What to Do When Your Business Fails Miserably
What will you do if your business crashes and burns?
Few successful entrepreneurs make it big on their first business venture. In fact, 830 of the world's 960 self-made billionaires made their money from multiple businesses—and they're not immune to having a business fail.
Most of them weathered a few, sometimes miserable, failures before they made their first million dollars. Their eventual success is due to a proactive choice to never accept failure.
The belief that any failure is merely a learning opportunity, and that these lessons would shape how they'd do business the next time around.
I'm no stranger to business failure, either. To an experienced outside observer, the trajectory of my first business was like watching a train wreck in slow motion.

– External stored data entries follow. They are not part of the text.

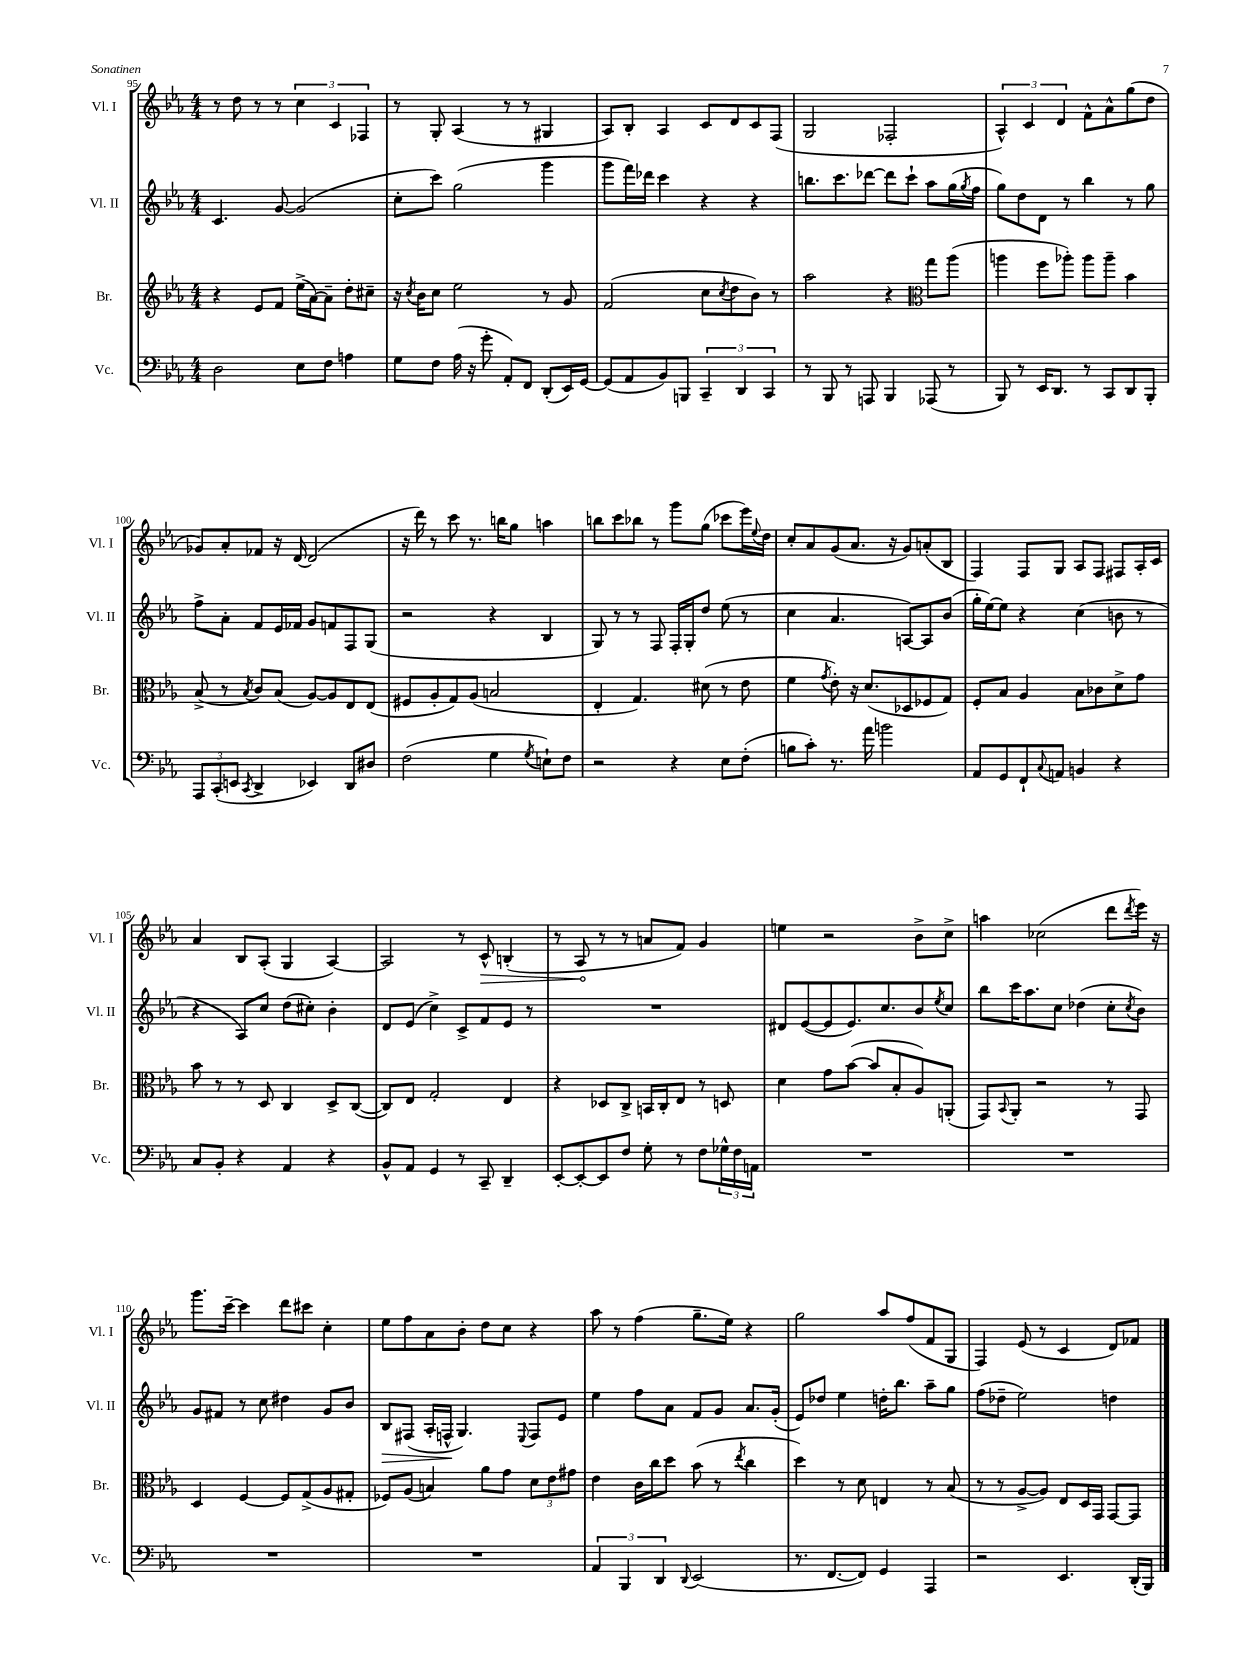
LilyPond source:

<<
\new StaffGroup <<
\new Staff = "s0" \with { instrumentName = "Vl. I" shortInstrumentName = "Vl. I" } {
    \clef treble \key ees \major \numericTimeSignature \time 4/4
    r8 d''8 r8 r8 \tuplet 3/2 { c''4 c'4 fes4 } |
    r8 g8-. aes4( r8 r8 gis4 |
    aes8) bes8-. aes4 c'8 d'8 c'8 f8( |
    g2 fes2-. |
    \tuplet 3/2 { aes4-^) c'4 d'4 } f'8-^ aes'8-^ g''8( d''8 |
    ges'8) aes'8-. fes'8 r16 d'16~ d'2( |
    r16 d'''16) r8 c'''8 r8. b''16 g''8 a''4 |
    b''8 c'''8 bes''8 r8 g'''8 g''8( ces'''8 ees'''16) \appoggiatura { ees''8 } d''16 |
    c''8-. aes'8 g'8( aes'8. r16 g'8) a'8-.( bes8 |
    f4) f8 g8 aes8 f8 fis8 aes16-. c'16 |
    aes'4 bes8 aes8-.( g4 aes4~) |
    aes2 r8 \once \override Hairpin.circled-tip = ##t c'8-^\> b4-.( |
    r8 aes8\! r8 r8 a'8 f'8) g'4 |
    e''4 r2 bes'8-> c''8-> |
    a''4 ces''2( d'''8 \acciaccatura { d'''8 } ees'''16) r16 |
    g'''8. c'''16~-- c'''4 d'''8 cis'''8 c''4-. |
    ees''8 f''8 aes'8 bes'8-. d''8 c''8 r4 |
    aes''8 r8 f''4( g''8.-- ees''16) r4 |
    g''2 aes''8 f''8( f'8 g8 |
    f4) ees'8( r8 c'4 d'8) fes'8 \bar "|." |
}
\new Staff = "s1" \with { instrumentName = "Vl. II" shortInstrumentName = "Vl. II" } {
    \clef treble \key ees \major \numericTimeSignature \time 4/4
    c'4. g'8~ g'2( |
    c''8-. c'''8) g''2( g'''4 |
    g'''8 f'''16) des'''16 c'''4 r4 r4 |
    b''8. c'''8. des'''8~ des'''8 c'''8-! aes''8 g''16( \acciaccatura { g''8 } f''16 |
    g''8) d''8 d'8 r8 bes''4 r8 g''8 |
    f''8-> aes'8-. f'8 ees'16 fes'16 g'8 f'8 f8 g8( |
    r2 r4 bes4 |
    g8) r8 r8 f8 f16-. g16-. d''8 ees''8( r8 |
    c''4 aes'4. a8~) a8 bes'8( |
    g''16-. ees''16~) ees''8 r4 c''4( b'8 r8 |
    r4 aes8) c''8 d''8( cis''8-.) bes'4-. |
    d'8 ees'8( c''4->) c'8-> f'8 ees'8 r8 |
    R1 |
    dis'8 ees'8~( ees'8 ees'8.) c''8. bes'8 \acciaccatura { ees''8 } c''8 |
    bes''8 c'''16 aes''8. c''8 des''4( c''8-. \acciaccatura { c''8 } bes'8) |
    g'8 fis'8 r8 c''8 dis''4 g'8 bes'8 |
    bes8\> fis8( aes16-. f16-^\! g4.) \appoggiatura { ees8 } f8 ees'8 |
    ees''4 f''8 aes'8 f'8 g'8 aes'8. g'16-.( |
    ees'8) des''8 ees''4 d''16-. bes''8. aes''8-- g''8 |
    f''8( des''8-- ees''2) d''4 \bar "|." |
}
\new Staff = "s2" \with { instrumentName = "Br." shortInstrumentName = "Br." } {
    \clef treble \key ees \major \numericTimeSignature \time 4/4
    r4 ees'8 f'8 ees''16->( aes'16~) aes'8-- d''8-. cis''8-- |
    r16 \acciaccatura { c''8 } bes'16 c''8 ees''2 r8 g'8 |
    f'2( c''8 \acciaccatura { c''8 } d''8 bes'8) r8 |
    aes''2 r4 \clef alto g''8 aes''8( |
    a''4 f''8 aes''8-.) aes''8 aes''8-- bes'4 |
    bes8->( r8 \acciaccatura { bes8 } c'8) bes8( aes8~) aes8 ees8 ees8( |
    fis8 aes8-. g8) aes8( b2 |
    ees4-. g4.) dis'8( r8 ees'8 |
    f'4 \acciaccatura { g'8 } ees'8-.) r16 d'8.( des8 fes8 g8) |
    f8-. bes8 aes4 bes8 ces'8 d'8-> g'8 |
    bes'8 r8 r8 d8 c4 d8-> c8~( |
    c8) ees8 g2-. ees4 |
    r4 des8 c8-> b,16 c16-. ees8 r8 d8 |
    d'4 g'8 bes'8~( bes'8 bes8-. aes8) a,8-.( |
    g,8) \appoggiatura { bes,8 } aes,8-. r2 r8 g,8 |
    d4 f4~ f8 g8->( aes8 gis8-. |
    fes8) aes8( b4) aes'8 g'8 \tuplet 3/2 { d'8 ees'8 gis'8 } |
    ees'4 c'16 c''16 d''8 bes'8( r8 \acciaccatura { ees''8 } c''4 |
    d''4) r8 d'8 e4 r8 bes8( |
    r8 r8 aes8~-> aes8) ees8 d16 g,16 g,8~ g,8 \bar "|." |
}
\new Staff = "s3" \with { instrumentName = "Vc." shortInstrumentName = "Vc." } {
    \clef bass \key ees \major \numericTimeSignature \time 4/4
    d2 ees8 f8 a4 |
    g8 f8 aes16( r16 g'8-. aes,8-.) f,8 d,8-.( ees,16) g,16~ |
    g,8( aes,8 bes,8) b,,8 \tuplet 3/2 { c,4-- d,4 c,4 } |
    r8 bes,,8 r8 a,,8 bes,,4 aes,,8( r8 |
    bes,,8) r8 ees,16 d,8. r8 c,8 d,8 bes,,8-. |
    \tuplet 3/2 { aes,,8 c,8-.( e,8 } \acciaccatura { c,8 } d,4-> ees,4) d,8 dis8 |
    f2( g4 \acciaccatura { g8 } e8-!) f8 |
    r2 r4 ees8 f8-.( |
    b8 c'8-.) r8. aes'16 b'2 |
    aes,8 g,8 f,8-! \appoggiatura { c8 } a,8 b,4 r4 |
    c8 bes,8-. r4 aes,4 r4 |
    bes,8-^ aes,8 g,4 r8 c,8-- d,4-- |
    ees,8~-. ees,8~-. ees,8 f8 g8-. r8 f8 \tuplet 3/2 { ges16-^ f16 a,16 } |
    R1 |
    R1 |
    R1 |
    R1 |
    \tuplet 3/2 { aes,4 bes,,4 d,4 } \appoggiatura { d,8 } ees,2( |
    r8. f,8.~ f,8) g,4 aes,,4 |
    r2 ees,4. d,16-.( bes,,16) \bar "|." |
}
>>
>>
\layout { \context { \Score currentBarNumber = #95 } }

I built a product based on untested assumptions, failed to validate the market appeal, didn't start working on a distribution & sales plan until I had already produced thousands of units, and seriously misjudged the price point consumers would be willing to pay.
All in all, I'd end up losing $6,537 after liquidating my excess inventory at deep discounts. However, the failure of my first business taught me some very impactful lessons that would go on to shape the person I'd become. It also made very clear to me, the decisions I'd have to make in the event of another business failure one day.
When your business fails, you're likely bringing with you some less than ideal financial conditions, potentially damaged relationships with friends or co-founders, and a very strong shake to your personal confidence. It's heavy.
The bottom line is that when your business is failing, it's now time to make some tough decisions.
Here are the two main decisions you need to consciously make after experiencing business failure.
1. Do you immediately try again?
What'd you learn from your recent business failure? Does it make sense to immediately pick back up and try again with a fresh outlook and a slight change in business model?
The first step before making any concrete decisions about your next course of action is to decompress, analyze your failure and determine the biggest contributors to why things went wrong.
- Were you out of touch with your customers?
- Was your product or service truly unique in the marketplace?
- Did you effectively communicate your value propositions?
These are just a few of the most common reasons 80% of businesses fail in their first 18 months.
After my first painful business failure, I spent dozens of difficult hours analyzing where exactly I went wrong and figuring out which decisions I could've made differently along the road to that failure. While I had already decided that I wasn't going to pursue a similar business (ever again), I did all of this analysis with the goal of quickly internalizing the lessons that might be able to help me do better with my next business venture.
Don't dwell on your past failures, but if you don't pause and thoughtfully collect insights, you're bound to make the same mistakes over again.
2. Do you focus on getting a full-time day job?
Before immediately jumping into another costly business venture, you need to go through a serious self-evaluation and determine whether or not that's a reasonable (and responsible) decision.
If you have a family that depends on your income, or a large amount of outstanding debt from your last venture, taking a steady full-time job with your new set of broad experience may be the best course of action for the immediate future.
It doesn't have to be forever; plenty of successful entrepreneurs have had pitstops working for someone else in between self-employment, which is exactly what I did after my first business failure. Rebuilding my savings for two years, getting paid to gain more experience, and establish relationships with people who'd later go on to become mentors, advisors and clients, all paid off greatly.
If your business fails, don't allow it to diminish your self-confidence or wipe out your lofty ambitions. Take care of your responsibilities, learn from your mistakes, spend a little time decompressing, and start looking for your next business opportunity. Make it count.